Explicit flexibility, whereby DNOs can call upon flexibility providers to increase or reduce loads for a fee, was included as one of the available model solutions. Explicit flexibility was expected to provide a cost-optimal solution to manage marginal constraints where the frequency and severity of a constraint is low. However, in the model runs this solution was utilised less often than may have been expected.
Insights from the local case studies
The local case study analysis provides a closer-to-real-life illustration of the options and choices that network planners will face when examining specific network locations. The seven archetype case studies are illustrative only and the results cannot be extrapolated to the GB level. However, they do demonstrate the importance of geography and local demographics, as well as the exact configuration of the legacy network, in determining the distribution of load growth and the optimal intervention strategy.
Several key themes emerged from the case studies:
Increased scale of network reinforcement: Physical interventions were unavoidable in all but one of the case studies modelled. LV networks have historically been designed for relatively low loads per customer (the case study networks ranged from 1 to 5 kVA per customer) with energy for heat and transport provided by fossil fuels.

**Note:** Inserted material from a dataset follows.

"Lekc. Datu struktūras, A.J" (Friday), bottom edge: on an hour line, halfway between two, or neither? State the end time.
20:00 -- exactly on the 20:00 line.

Although these results are illustrative, they do support the overall national analysis that the scale and pace of LV network reinforcement needed is far larger than the present level of reinforcement works.

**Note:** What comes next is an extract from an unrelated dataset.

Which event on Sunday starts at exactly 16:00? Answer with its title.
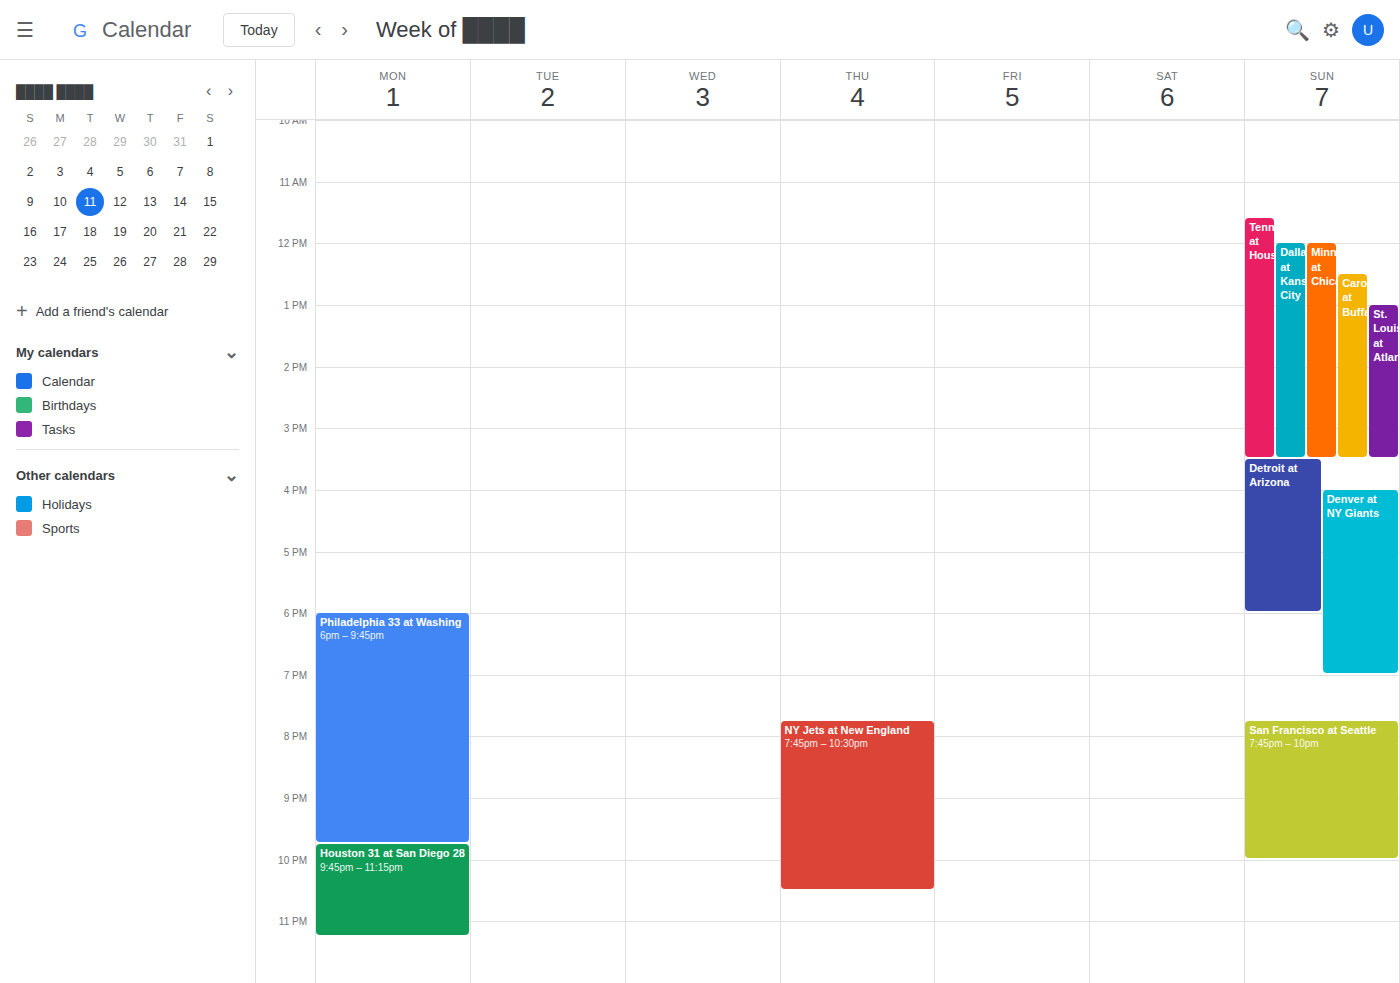
"Denver at NY Giants"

Flexibility can enable reinforcement delay or avoidance: Targeted, local Demand Side Response could enable DSOs to manage capacity constraints on the LV networks. This could provide them more time to assess future network reinforcement options or, in select cases, avoid reinforcement over a longer period.
The location of new demand determines when intervention is required: In some case studies the years of intervention varied widely, along with whether flexibility would be a suitable intervention. The case studies highlight that geographical distribution of customer loads of LV feeder cables can drive the need for physical network reconfiguration, even if the upstream secondary substation capacity is not exceeded.

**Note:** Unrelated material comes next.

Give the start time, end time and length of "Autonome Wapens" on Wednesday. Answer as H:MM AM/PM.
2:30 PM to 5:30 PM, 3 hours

Network suitability for the future: The existing network topology is a major factor for the ability of an LV network to be able to supply the large volume of new loads.
Projected constraints varied by network archetype: The types of properties an LV network feeds, and their ability to accommodate new LCTs, is a key factor in the likelihood they will require interventions.
A key learning from the case studies is that, whereas the upgrade of the transmission network is concerned with the delivery of a smaller number of very large upgrades, the upgrade of the low voltage networks is concerned with the delivery of hundreds of thousands of individual interventions and investments. This requires a different approach and emphasises the importance of; data quality, monitoring, forecasting, decision support tools, the ability to use smart solutions, resource planning and the skills and expertise of network planners. It also requires a high level of coordination and delivery planning between network operators and a range of stakeholders, including local authorities, customers and businesses, and supply chain partners.